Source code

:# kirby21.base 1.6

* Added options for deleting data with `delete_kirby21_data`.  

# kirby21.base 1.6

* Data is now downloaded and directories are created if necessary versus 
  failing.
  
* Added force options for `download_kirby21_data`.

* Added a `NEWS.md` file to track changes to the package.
────────────────
* **Work instructions**
Using the records above as the source, restate each line verbatim.

* **Answer to this exercise**
Source code

:# kirby21.base 1.6

* Added options for deleting data with `delete_kirby21_data`.  

# kirby21.base 1.6

* Data is now downloaded and directories are created if necessary versus 
  failing.
  
* Added force options for `download_kirby21_data`.

* Added a `NEWS.md` file to track changes to the package.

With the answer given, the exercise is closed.